● WHAT TO DO:
Retype the data below verbatim; pictures do not belong in the copy.

● DATA EXTRACT:
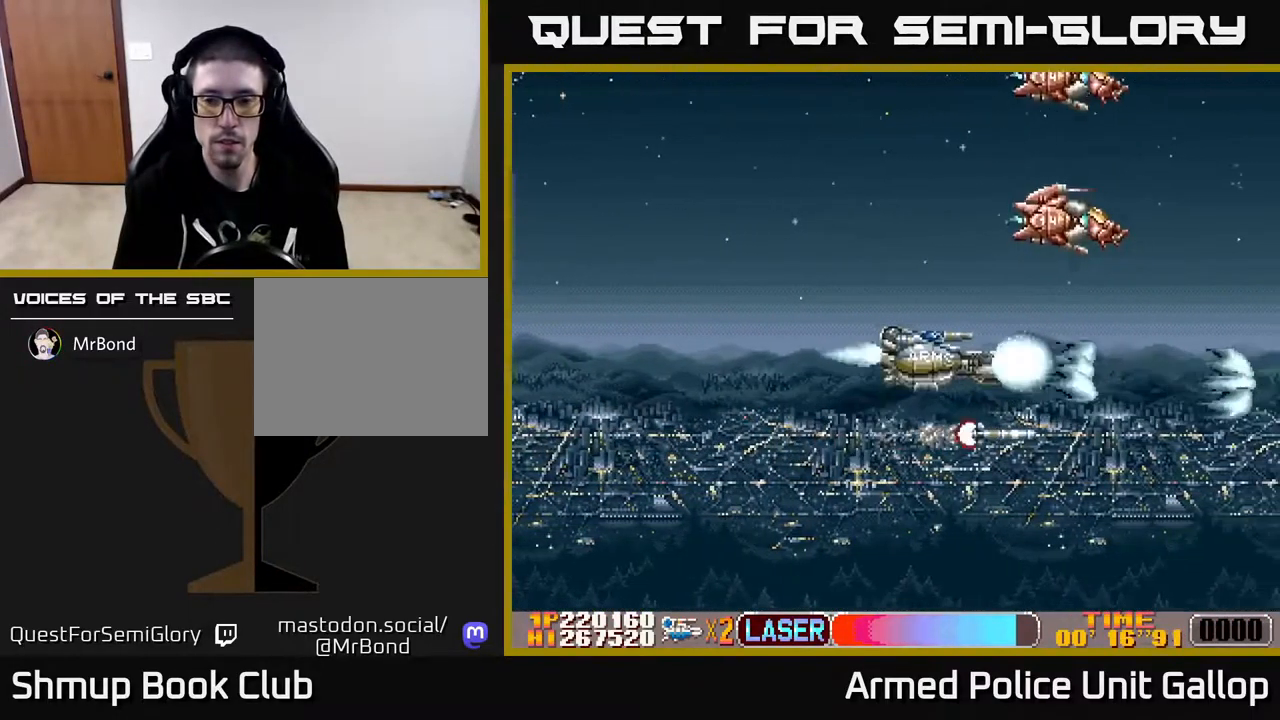
{"buttons": ["A", "DPAD_DOWN"], "left_stick": "center", "right_stick": "center", "events": [[17, "DPAD_LEFT", "down"], [250, "DPAD_LEFT", "up"], [450, "DPAD_UP", "up"], [467, "DPAD_DOWN", "down"]]}
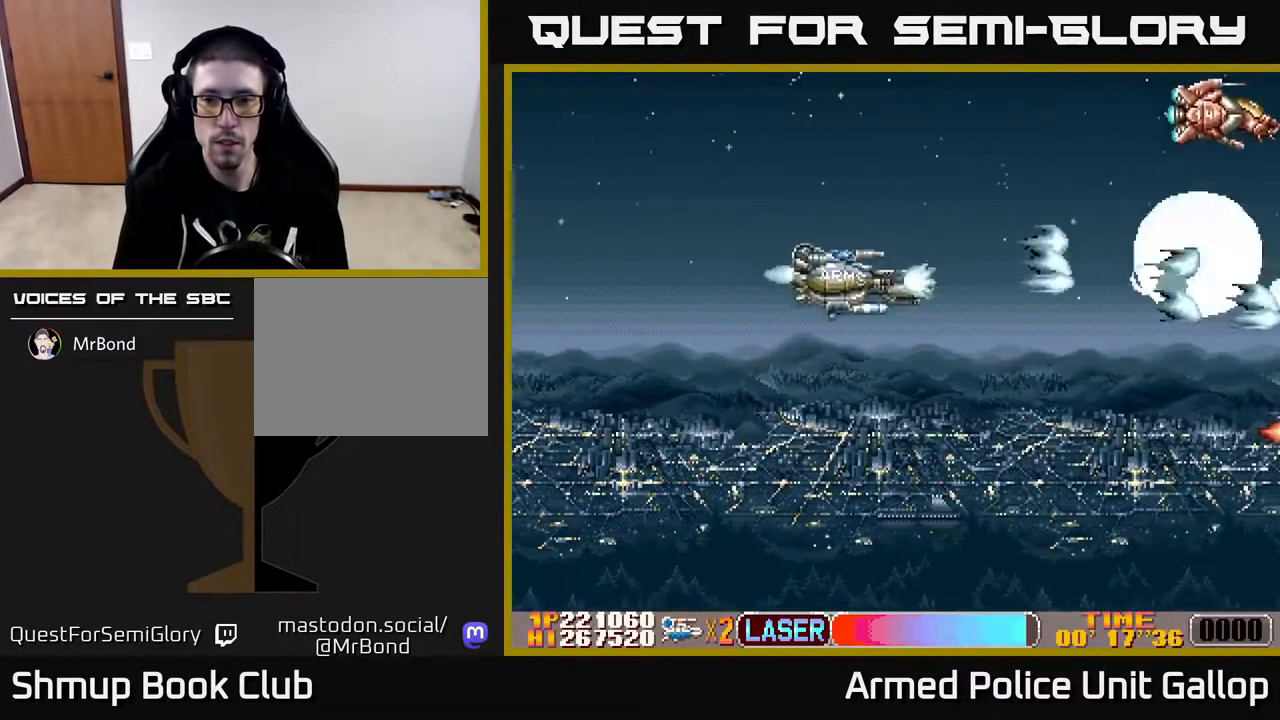
{"buttons": ["B", "DPAD_DOWN"], "left_stick": "center", "right_stick": "center"}
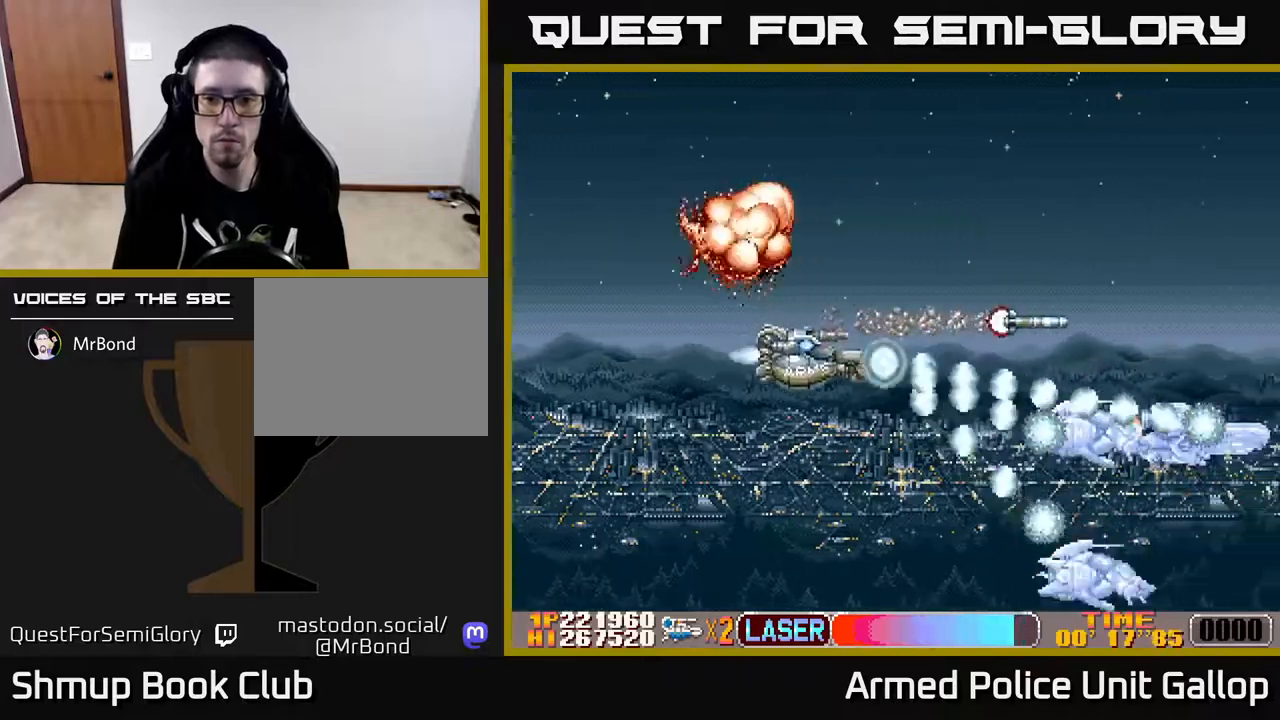
{"buttons": ["A", "DPAD_UP", "DPAD_RIGHT"], "left_stick": "center", "right_stick": "center", "events": [[50, "DPAD_RIGHT", "down"], [250, "A", "down"], [250, "DPAD_DOWN", "up"], [250, "DPAD_RIGHT", "up"], [283, "B", "up"], [283, "DPAD_LEFT", "down"], [300, "DPAD_UP", "down"], [400, "DPAD_LEFT", "up"], [450, "DPAD_RIGHT", "down"]]}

● EXERCISE OUTPUT:
{"buttons": ["A", "DPAD_DOWN"], "left_stick": "center", "right_stick": "center", "events": [[17, "DPAD_LEFT", "down"], [250, "DPAD_LEFT", "up"], [450, "DPAD_UP", "up"], [467, "DPAD_DOWN", "down"]]}
{"buttons": ["B", "DPAD_DOWN"], "left_stick": "center", "right_stick": "center"}
{"buttons": ["A", "DPAD_UP", "DPAD_RIGHT"], "left_stick": "center", "right_stick": "center", "events": [[50, "DPAD_RIGHT", "down"], [250, "A", "down"], [250, "DPAD_DOWN", "up"], [250, "DPAD_RIGHT", "up"], [283, "B", "up"], [283, "DPAD_LEFT", "down"], [300, "DPAD_UP", "down"], [400, "DPAD_LEFT", "up"], [450, "DPAD_RIGHT", "down"]]}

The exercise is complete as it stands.